The A allele of the TNF -308G>A variant, carried by roughly 30% of people, is associated with higher TNF production in response to environmental triggers. When you’re exposed to mycotoxins, your TNF levels spike higher and stay elevated longer than they do in people with the G allele, driving a more intense and persistent inflammatory response. Your immune system treats the mycotoxin exposure as a massive threat and mounts a disproportionate reaction.

This is why some CIRS patients develop such severe systemic symptoms from what seems like a brief or limited mold exposure. It’s not that their exposure was worse. It’s that their TNF response genes make them mount a more aggressive inflammatory cascade. Once that cascade is triggered, it can take months or years to calm down, especially if other detoxification or antioxidant genes are also compromised. The inflammation becomes self-perpetuating.

HLA genes encode proteins that sit on the surface of your immune cells and present antigens (foreign molecules) to your T cells so they can be recognized as threats or non-threats. HLA-DQ2 is particularly important in how your immune system recognizes and responds to mold antigens and certain proteins in food. It also influences whether your body develops a cross-reactive response where exposure to one mold species triggers recognition of similar proteins in foods.

HLA-DQ2 is not rare; it’s present in roughly 30 to 35% of people, particularly those with European ancestry. If you carry HLA-DQ2, your immune system is primed to mount a strong response to mold antigens, but it also tends to cross-react with certain foods, especially grains and processed foods containing mold-related proteins. This is why many CIRS patients notice that removing grains dramatically improves their symptoms, even though they don’t have celiac disease.
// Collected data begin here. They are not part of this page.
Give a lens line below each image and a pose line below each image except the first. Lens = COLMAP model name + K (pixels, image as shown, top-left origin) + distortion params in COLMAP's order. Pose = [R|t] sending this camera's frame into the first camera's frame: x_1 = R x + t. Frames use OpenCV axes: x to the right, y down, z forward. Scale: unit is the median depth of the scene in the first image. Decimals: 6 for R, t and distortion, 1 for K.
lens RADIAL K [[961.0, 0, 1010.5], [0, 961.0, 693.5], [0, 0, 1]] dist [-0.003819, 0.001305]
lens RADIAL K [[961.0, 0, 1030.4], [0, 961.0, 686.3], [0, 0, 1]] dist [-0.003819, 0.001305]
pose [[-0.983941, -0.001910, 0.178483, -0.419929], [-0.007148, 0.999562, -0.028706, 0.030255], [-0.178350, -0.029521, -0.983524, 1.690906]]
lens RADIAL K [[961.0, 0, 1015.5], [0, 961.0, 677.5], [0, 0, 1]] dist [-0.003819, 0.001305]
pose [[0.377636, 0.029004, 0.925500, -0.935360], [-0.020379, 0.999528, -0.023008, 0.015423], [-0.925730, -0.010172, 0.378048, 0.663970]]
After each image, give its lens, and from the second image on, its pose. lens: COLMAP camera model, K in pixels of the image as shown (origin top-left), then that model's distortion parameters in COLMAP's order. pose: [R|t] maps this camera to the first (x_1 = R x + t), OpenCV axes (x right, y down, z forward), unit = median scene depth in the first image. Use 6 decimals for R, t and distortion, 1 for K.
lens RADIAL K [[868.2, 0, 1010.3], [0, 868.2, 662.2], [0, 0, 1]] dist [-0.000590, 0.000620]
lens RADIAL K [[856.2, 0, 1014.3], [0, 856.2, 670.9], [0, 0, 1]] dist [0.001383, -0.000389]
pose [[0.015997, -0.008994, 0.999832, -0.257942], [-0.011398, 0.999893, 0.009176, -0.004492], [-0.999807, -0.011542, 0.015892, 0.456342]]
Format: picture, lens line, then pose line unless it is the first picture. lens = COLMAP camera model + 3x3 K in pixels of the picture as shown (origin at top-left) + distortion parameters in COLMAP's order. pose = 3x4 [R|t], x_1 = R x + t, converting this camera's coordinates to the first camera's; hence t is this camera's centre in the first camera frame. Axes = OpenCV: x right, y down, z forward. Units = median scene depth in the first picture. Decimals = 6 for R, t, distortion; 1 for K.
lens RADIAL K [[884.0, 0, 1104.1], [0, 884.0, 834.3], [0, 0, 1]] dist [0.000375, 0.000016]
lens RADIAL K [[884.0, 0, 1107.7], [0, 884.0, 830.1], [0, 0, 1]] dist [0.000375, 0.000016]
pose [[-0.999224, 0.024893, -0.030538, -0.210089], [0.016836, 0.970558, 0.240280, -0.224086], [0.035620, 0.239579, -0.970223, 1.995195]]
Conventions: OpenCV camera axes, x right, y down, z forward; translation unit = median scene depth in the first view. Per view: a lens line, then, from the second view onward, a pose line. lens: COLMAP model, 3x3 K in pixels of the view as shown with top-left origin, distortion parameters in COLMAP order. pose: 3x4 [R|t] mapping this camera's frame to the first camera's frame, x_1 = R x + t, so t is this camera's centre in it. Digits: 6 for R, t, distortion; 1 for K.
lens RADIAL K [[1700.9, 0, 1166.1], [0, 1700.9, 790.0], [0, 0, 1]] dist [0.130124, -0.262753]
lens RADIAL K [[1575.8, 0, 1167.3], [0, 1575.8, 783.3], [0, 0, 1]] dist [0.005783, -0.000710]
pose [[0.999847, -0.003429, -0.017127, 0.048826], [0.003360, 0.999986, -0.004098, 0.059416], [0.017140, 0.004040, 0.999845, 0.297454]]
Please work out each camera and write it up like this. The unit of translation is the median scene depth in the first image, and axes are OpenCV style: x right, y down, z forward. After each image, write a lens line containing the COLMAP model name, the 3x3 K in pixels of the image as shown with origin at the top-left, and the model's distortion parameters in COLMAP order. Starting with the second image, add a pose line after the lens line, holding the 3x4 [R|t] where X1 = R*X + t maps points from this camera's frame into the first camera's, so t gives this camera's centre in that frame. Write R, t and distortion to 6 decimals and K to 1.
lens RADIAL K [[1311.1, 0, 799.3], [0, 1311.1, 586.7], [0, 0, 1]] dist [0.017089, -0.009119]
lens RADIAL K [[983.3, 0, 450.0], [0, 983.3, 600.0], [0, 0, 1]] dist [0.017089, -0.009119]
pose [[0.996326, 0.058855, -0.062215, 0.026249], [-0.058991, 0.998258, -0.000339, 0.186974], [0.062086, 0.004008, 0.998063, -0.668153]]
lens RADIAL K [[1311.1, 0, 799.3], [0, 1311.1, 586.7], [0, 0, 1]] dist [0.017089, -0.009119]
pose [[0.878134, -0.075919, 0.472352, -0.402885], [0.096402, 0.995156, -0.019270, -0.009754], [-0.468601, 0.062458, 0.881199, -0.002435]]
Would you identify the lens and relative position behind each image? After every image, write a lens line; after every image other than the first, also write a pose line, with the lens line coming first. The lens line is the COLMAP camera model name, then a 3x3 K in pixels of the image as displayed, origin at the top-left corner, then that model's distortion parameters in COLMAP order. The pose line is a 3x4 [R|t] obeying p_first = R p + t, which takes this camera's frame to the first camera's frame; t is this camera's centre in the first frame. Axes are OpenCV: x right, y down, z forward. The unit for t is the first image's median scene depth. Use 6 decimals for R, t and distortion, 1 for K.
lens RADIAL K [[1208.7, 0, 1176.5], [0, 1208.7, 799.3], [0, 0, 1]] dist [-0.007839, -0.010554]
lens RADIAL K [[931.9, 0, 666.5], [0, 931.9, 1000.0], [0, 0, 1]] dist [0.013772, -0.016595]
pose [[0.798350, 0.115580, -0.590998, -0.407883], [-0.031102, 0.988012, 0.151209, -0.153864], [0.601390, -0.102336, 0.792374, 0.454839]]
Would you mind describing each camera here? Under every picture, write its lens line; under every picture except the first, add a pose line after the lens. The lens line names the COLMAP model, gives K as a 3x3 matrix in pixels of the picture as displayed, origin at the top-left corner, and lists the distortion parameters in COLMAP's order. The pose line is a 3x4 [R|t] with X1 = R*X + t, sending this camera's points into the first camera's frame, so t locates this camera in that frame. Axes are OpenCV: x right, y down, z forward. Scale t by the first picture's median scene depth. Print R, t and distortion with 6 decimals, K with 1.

HLA-DQ2 also influences your susceptibility to developing mold-triggered autoimmune responses. Instead of just clearing the mold and returning to normal immune function, your immune system can get locked into a pattern of attacking your own tissues if those tissues express epitopes (molecular patterns) that resemble the mold antigens. This is part of why CIRS can persist even after successful mold avoidance.